Social Media als Treiber des Unglücks
Der ständige Vergleich mit anderen in den sozialen Medien führe dazu, dass sich Jugendliche häufig als mangelhaft erleben würden. Sie sähen eher ihre Defizite und entwickeln Ängste vor dem echten Leben. Ihre Schwelle, im realen Leben mit Menschen in eine Beziehung zu treten, steige immer mehr an, so Esch. "Wir sehen, dass Menschen immer mehr Schwierigkeiten haben, zum Beispiel zum Arzt zu gehen, weil sie alles oder vieles ins Virtuelle verlagern."
Junge Frauen besonders unglücklich
Junge Frauen im Alter zwischen 18 und 25 fallen durch besonders große Unglücklichkeitsbefunde aus. Die britischen Studienautoren vermuten als Ursache, dass sich gerade Mädchen und junge Frauen von den Inhalten der sozialen Medien in Bezug auf ihre Körper stark verunsichern lassen.
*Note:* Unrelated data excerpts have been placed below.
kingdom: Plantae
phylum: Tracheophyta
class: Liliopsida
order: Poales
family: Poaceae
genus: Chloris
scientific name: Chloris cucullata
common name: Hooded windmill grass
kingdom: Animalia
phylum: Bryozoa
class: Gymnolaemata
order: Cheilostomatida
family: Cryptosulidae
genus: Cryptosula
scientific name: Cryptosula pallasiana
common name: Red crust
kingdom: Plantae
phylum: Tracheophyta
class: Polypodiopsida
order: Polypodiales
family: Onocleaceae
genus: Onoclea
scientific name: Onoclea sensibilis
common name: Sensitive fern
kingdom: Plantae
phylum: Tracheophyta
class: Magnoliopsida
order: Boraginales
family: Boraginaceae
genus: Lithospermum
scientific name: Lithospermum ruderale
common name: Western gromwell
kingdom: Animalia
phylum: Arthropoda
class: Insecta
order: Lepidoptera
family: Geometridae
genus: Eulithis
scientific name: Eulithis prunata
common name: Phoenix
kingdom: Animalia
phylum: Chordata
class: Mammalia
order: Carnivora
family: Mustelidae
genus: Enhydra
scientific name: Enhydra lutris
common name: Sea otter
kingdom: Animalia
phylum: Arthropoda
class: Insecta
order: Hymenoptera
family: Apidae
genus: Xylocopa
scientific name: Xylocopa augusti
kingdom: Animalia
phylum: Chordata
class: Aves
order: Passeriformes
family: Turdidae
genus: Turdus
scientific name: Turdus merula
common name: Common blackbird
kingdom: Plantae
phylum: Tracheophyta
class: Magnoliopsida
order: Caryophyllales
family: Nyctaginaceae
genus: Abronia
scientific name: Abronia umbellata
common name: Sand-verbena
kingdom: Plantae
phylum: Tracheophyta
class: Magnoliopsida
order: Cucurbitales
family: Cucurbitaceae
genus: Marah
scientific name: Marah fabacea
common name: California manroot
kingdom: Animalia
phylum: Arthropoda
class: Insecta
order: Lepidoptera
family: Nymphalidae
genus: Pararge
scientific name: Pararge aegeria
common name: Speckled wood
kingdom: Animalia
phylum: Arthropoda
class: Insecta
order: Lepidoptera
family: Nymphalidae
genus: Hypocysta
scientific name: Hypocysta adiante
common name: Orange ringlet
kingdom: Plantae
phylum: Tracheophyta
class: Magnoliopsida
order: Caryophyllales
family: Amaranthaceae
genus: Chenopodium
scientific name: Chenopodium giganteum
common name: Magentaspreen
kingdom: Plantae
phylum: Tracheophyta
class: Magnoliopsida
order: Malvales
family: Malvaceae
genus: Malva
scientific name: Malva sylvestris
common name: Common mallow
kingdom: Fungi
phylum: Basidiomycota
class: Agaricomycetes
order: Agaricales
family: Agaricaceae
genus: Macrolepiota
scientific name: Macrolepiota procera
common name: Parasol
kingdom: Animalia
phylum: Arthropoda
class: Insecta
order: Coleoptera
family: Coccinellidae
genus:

Jugend hat keinen "Glückspuffer"
Die britischen Studienautoren sehen diese Entwicklung auch in US-amerikanische Daten der nationalen Gesundheitsbehörde CDC. Sie stellen dort einen rasanten Anstieg der Verzweiflung vor dem 25. Lebensjahr fest. Das liege auch daran, dass Jugendliche und junge Erwachsene noch keinen Glückspuffer aufbauen konnten, erklärt Esch. Das Zutrauen und gute Gefühl für die Welt sei bei Jugendlichen heute schon im Vorhinein weniger vorhanden.
Phänomen weltweit vertreten
Das Muster der unglücklichen Heranwachsenden und jungen Erwachsenen ist weltweit zu erkennen. Die Daten aus den USA decken sich mit den Daten aus Großbritannien, so die Forschenden. Ähnliche Muster haben sie auch in Australien, Neuseeland und Kanada gefunden. Und in einer großangelegten Datensammlung von 2020 bis 2023 hat sich gezeigt, dass das Unglück in den 34 untersuchten Ländern ebenfalls gerade in der Jugend am höchsten ist.